(Directions): Across the entries below, tally every line that holds the word "screen". Give only the tally.

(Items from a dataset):
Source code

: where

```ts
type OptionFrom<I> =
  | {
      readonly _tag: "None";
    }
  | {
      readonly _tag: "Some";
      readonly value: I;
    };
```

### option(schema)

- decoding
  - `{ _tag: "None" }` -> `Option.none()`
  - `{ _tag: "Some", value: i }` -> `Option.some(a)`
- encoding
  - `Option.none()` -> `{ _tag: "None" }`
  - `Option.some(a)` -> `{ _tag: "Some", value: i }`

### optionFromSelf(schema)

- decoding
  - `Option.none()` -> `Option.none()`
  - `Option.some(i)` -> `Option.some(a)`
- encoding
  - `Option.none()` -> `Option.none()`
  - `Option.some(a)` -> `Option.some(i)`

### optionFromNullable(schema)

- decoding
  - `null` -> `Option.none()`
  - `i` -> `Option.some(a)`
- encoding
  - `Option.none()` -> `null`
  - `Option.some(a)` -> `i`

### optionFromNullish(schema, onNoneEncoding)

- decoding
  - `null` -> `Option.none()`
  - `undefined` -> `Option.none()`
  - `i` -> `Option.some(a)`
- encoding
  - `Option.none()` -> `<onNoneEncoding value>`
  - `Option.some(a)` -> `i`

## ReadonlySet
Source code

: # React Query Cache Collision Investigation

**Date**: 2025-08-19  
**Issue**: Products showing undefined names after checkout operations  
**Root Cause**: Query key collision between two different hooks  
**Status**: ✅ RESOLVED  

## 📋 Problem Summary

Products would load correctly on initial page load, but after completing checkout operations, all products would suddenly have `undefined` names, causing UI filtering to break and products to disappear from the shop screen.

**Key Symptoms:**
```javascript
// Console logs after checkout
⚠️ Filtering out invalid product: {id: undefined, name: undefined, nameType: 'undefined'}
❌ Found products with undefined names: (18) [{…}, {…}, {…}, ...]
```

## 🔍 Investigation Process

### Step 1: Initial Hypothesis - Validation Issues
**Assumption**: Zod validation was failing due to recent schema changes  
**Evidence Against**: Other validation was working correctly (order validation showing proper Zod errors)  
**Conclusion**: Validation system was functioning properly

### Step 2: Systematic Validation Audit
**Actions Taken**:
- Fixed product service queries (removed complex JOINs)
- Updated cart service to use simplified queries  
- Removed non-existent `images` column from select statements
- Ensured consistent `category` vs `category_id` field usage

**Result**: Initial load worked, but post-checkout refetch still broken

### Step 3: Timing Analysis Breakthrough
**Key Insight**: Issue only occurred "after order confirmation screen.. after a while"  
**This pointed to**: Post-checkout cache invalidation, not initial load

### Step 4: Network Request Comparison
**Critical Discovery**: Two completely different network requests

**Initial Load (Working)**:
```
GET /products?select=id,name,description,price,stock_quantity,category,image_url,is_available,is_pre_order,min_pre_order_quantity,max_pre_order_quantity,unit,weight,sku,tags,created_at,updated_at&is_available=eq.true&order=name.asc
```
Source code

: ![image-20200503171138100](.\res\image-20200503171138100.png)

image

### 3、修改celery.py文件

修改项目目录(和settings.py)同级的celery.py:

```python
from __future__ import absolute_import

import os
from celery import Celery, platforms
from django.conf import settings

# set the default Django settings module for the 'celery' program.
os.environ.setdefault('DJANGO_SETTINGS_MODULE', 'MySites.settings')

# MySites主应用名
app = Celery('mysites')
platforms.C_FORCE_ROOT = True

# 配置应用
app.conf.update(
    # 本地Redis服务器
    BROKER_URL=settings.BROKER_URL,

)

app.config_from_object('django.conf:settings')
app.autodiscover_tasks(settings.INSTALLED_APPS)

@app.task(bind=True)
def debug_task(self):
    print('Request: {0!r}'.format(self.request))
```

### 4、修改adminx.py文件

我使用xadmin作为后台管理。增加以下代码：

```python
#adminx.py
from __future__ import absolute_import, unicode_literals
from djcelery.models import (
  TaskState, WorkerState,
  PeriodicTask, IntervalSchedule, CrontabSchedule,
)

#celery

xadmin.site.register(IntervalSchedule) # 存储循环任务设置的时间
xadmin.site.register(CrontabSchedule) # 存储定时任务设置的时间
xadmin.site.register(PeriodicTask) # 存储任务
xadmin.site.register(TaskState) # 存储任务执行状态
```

(Expected output): 2